Trump Is Back, But Has Wall Street Left Him Behind?
He's back.
This week former President Donald Trump announced, as expected, that he will run for his former office in 2024, setting up a potential rematch with current President Joe Biden.
Trump made his announcement in front of a crowd at Mar-a-Lago, Trump's home and golf resort in Palm Beach, Florida.
But things were much different this time around.
When Trump announced his intention to run in 2016 at Trump Tower in New York City, the cable news networks dedicated their entire broadcasts to the announcement.
This time around, even Fox News, one of the news networks responsible for carrying the most water for Trump during his presidency, cut away from the announcement after a few minutes.
Much of Trump's right-wing media support has eroded since the January 6 riots that saw his supporters storm the Capitol building in order to change the outcome of the 2020 election.
Wall Street was one of the biggest beneficiaries of the Trump presidency, with lax rules and tax breaks fueling one of the most profitable four-year periods in the history of the exchanges.
Despite the fond memories, Trump's support on Wall Street seems to be fracturing also.
Wall Street Backing off Trump Support
Stephen Schwarzman, founder of private equity giant Blackstone Group, is officially off the Trump train.
Schwarzman, who was one of the biggest donors to Trump's 2020 re-election campaign, according to Reuters, told Axios that he will not support him in 2024, opting the back a different unnamed Republican this time around.
"It is time for the Republican Party to turn to a new generation of leaders and I intend to support one of them in the presidential primaries," he said.
Schwarzman has money to spend, reportedly spending $35.5 million to support republicans during the recent mid-term elections.
For context on just how important that money is, 96% of U.S. House races in this most recent election cycle were won by the candidate that spent the most money, according to Open Secrets.
Florida Governor Ron DeSantis is Trump's biggest rival on the Republican side this time around, and some defectors are already openly supporting the governor.
Kenneth Griffin, founder of investment firm Citadel, didn't mince words when he told Bloomberg News that "I'd like to think that the Republican Party is ready to move on from somebody who has been for this party a three-time loser."
He is openly backing DeSantis while urging Trump to "see the writing on the wall" about his latest presidential bid.
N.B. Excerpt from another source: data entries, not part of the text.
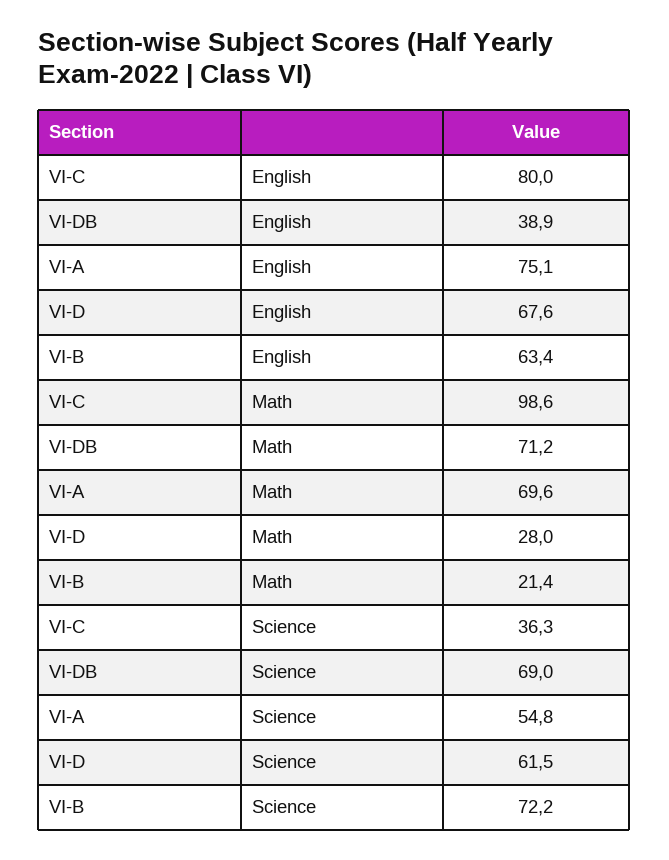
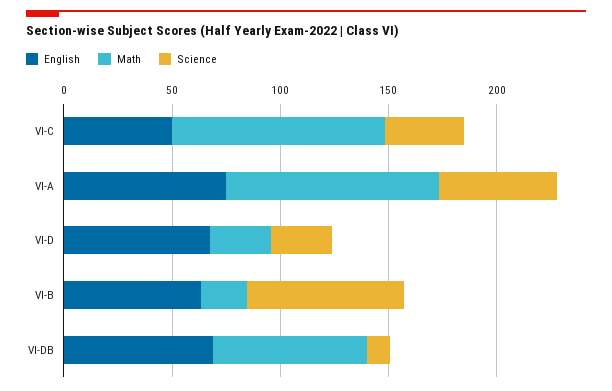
  {
    "English": {
-     "VI-C": 80,
+     "VI-C": 50,
-     "VI-DB": 38.9,
+     "VI-DB": 70,
      "VI-A": 75.1,
      "VI-D": 67.6,
      "VI-B": 63.4
    },
    "Math": {
      "VI-C": 98.6,
      "VI-DB": 71.2,
-     "VI-A": 69.6,
+     "VI-A": 100,
      "VI-D": 28,
      "VI-B": 21.4
    },
    "Science": {
      "VI-C": 36.3,
-     "VI-DB": 69,
+     "VI-DB": 10,
      "VI-A": 54.8,
-     "VI-D": 61.5,
+     "VI-D": 30,
      "VI-B": 72.2
    }
  }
The New York Times identified Republican megadonors like Richard Uihlein, options trader Jeffrey Yass, and Oracle Corp. co-founder Larry Ellison, as donors to watch who could follow Griffin and Schwarzman away from Trump.
One Wall Street presence seems to be sticking by his man.
Robert Kiyosaki, author of Rich Dad Poor Dad and professional financial advice giver, didn't officially endorse Trump, but he did name drop him in a tweet.
Wall Street Under Trump
If Wall Street does turn against Trump it will be a clear case of what have you done for me lately.
Trump left office, kicking and screaming, at the start of 2021 with the major U.S. benchmarks near all-time highs.
Annualized returns for the S&P 500 saw annualized returns rise 13.73% during the Trump presidency, according to MarketWatch, while the Nasdaq saw annualized returns of 24.175 and the Dow rose 11.77%.
The Nasdaq's performance under Trump was by far the strongest under any president, but Presidents Bill Clinton and Barack Obama saw stronger Dow Jones and S&P returns.
To be fair to Trump, however, the once-in-a-lifetime (fingers-crossed) pandemic took a big chunk out of his performance in 2020, and may have even paved the way for his defeat.
If Wall Street does forget what Trump accomplished during his presidency, attempted insurrections tend to have a chilling effect on political enthusiasm, the former President will have a much tougher path to the White House this time around than he had eight years ago.